Krishna's devotees have been protecting cows and offering their milk to Krishna for thousands of years, and that is the figure ("ten times") that has been passed down. Our modern farms have been protecting cows for decades and have had to make careful calculations to figure the value of ahimsa milk so that a cow can be supported for life without being a financial burden, and they have confirmed this figure. Within the last year agricultural scientists have also confirmed that cows produce more milk when in relationships with people. (http://www.livescience.com/animals/090127-cows-names-milk.html)

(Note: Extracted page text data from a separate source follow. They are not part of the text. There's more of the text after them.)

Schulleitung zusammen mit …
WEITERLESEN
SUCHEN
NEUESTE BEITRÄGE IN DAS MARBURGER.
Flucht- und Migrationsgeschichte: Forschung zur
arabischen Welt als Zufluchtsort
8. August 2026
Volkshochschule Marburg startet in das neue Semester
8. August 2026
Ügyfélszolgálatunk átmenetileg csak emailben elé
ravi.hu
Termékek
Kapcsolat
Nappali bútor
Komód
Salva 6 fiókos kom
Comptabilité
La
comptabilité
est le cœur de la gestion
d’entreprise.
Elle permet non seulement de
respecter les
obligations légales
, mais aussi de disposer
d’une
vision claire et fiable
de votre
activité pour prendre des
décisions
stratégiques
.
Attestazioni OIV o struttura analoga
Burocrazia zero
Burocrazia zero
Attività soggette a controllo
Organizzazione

Srila Prabhupada already knew this from tradition when he wrote in the mid 1970s, "Thus we find that in Bhagavad-gita Lord Krsna advises go-raksya, the protection of cows. This is essential because if cows are cared for properly they will surely supply sufficient milk. We have practical experience in America that in our various ISKCON farms we are giving proper protection to the cows and receiving more than enough milk. In other farms the cows do not deliver as much milk as in our farms; because our cows know very well that we are not going to kill them, they are happy, and they give ample milk."
Of course, we don't just give the cows names, we give them love and first-class care. As I mentioned my friends' cow gave milk for nine years. "Normal" cows only give milk for maybe four years because their production drops to a point where they're no longer commercially efficient and so sent to slaughter. We are not after with that kind of efficiency. Cow protection is integral to our religion.
It seems like the vegan answer is for cows and other traditional farm animals to practically stop existing, except for perhaps on a few sanctuaries supported by charity. I don't know what your idea of "natural" conditions for cows is. They have been domesticated for thousands of years, and we have relationships with them. Our relationships can be friendly or exploitative, but there has to be some relationship as long as we both exist. Who can deny that in the modern world they need our protection to live; and if we have to serve them, then what is wrong with them contributing too? Would you be happy living as a free-loader? The cows aren't either. Our teamsters who work with oxen know well from experience that the oxen get pleasure from their work, just as the cows like giving milk to those who see the cow as their mother. These are ideal relationships.
Tracy, your post inspired me to write: http://www.vegansoapbox.com/are-you-one/
I think the divide between animal rights and animal welfare is mostly a false one, but I agree 100% with you that veganism is not at all extreme. Veganism is the natural, logical embodiment of the values purported by anyone who supports animal rights or animal welfare.
Veganism is BASIC. It's the first step in a life that expresses value, kindness, compassion, peace, truth, justice, meaning, and honor.
Thanks for the heads up, Tracy. Just back from holiday and learning about this. Censorship at Change.org but the Internet is to big to censor...not that there are those who will not try.
Your blog keeps getting better and better! Your older articles are not as good as newer ones you have a lot more creativity and originality now keep it up!
Thanks, Anonymous!
Hi thanks for the heads up... I was wondering what went on - But the holidays have me so behind on the investigating end.
Thanks for the details, the insights, and as usual - for all you do! :)
I know what you mean, Bea. I've been short on blog posts, but I plan to write two today.